Humanitarian League of Delaware
- Abbreviation: HLD
- Formation: 2010
- Type: Non-profit
- Purpose: Humanitarian Organization
- Headquarters: Cambridge, Massachusetts
- Region served: Delaware, Massachusetts, Internationally
- Leader: Austin Osborne, Jaewoong Yoo

= Humanitarian League of Delaware =

The Humanitarian League of Delaware is a student-run, nonprofit organization founded in 2009 by Austin Osborne and Jaewoong Yoo at the Charter School of Wilmington. The group participates in many humanitarian activities in the Delaware community and internationally. In April 2011, the group packaged and shipped 11,166 meals to Haiti with the help of Stop Hunger Now. Austin Osborne has also received the Prudential Spirit of Community Award for his work with the Humanitarian League of Delaware.

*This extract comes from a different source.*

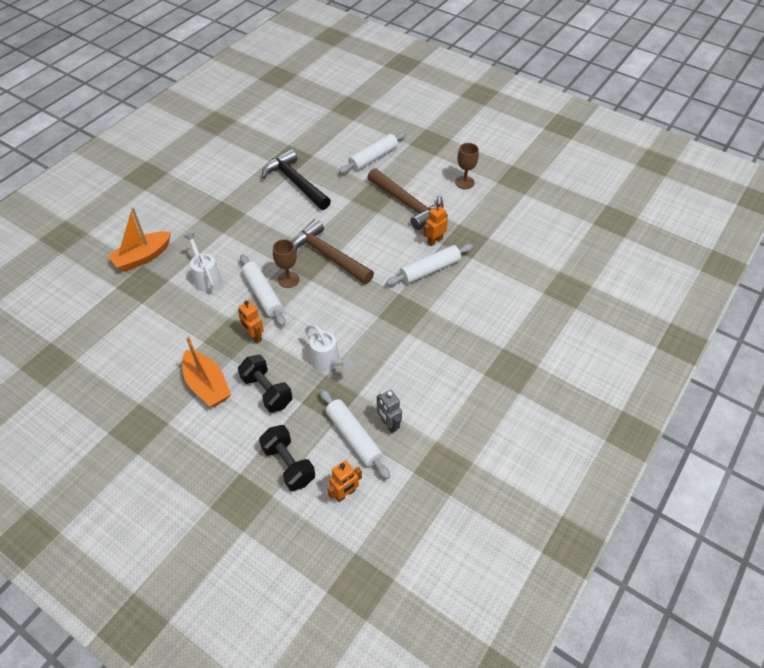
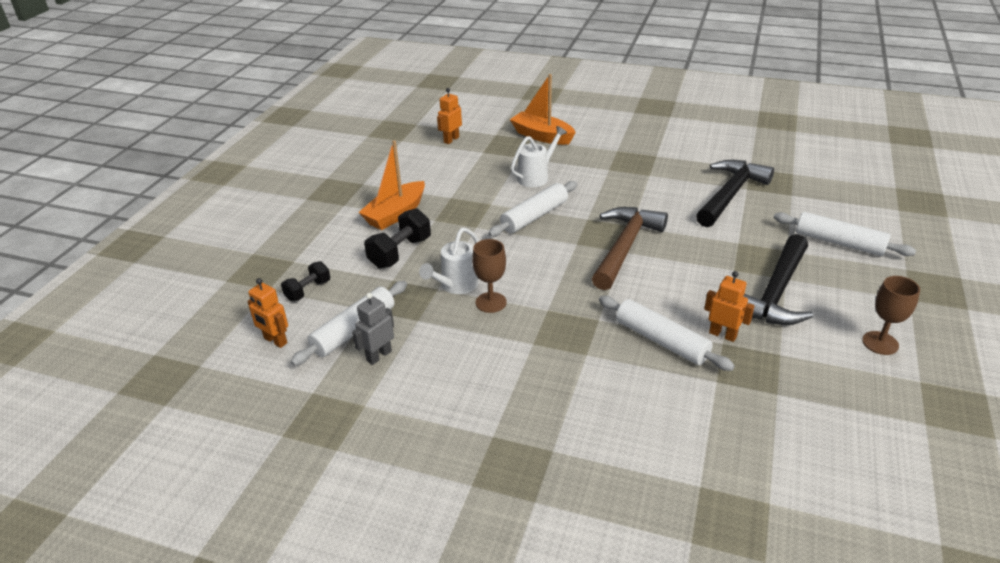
camera: 75 degrees right, 15 degrees down
(254, 336) = (471, 226): orange robot -> orange robot (451, 140)
(288, 279) = (567, 228): brown goblet -> brown goblet (491, 302)
(289, 464) = (308, 290): black dumbbell -> black dumbbell, size x0.64
(407, 204) = (776, 293): brown hammer -> black hammer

The Humanitarian League of Delaware has also organized many projects such as weekly volunteering at the Food Bank of Delaware, sending holiday cards to American troops, and delivering flowers to mothers who lost a family member due to violence in the City of Wilmington. HLD delivered the flowers to 13 mothers on Mother's Day, 2010 with the help of SAGE (Survivors Addressing Grief Easement).

It has been featured in the News Journal, public access television and on WDEL radio.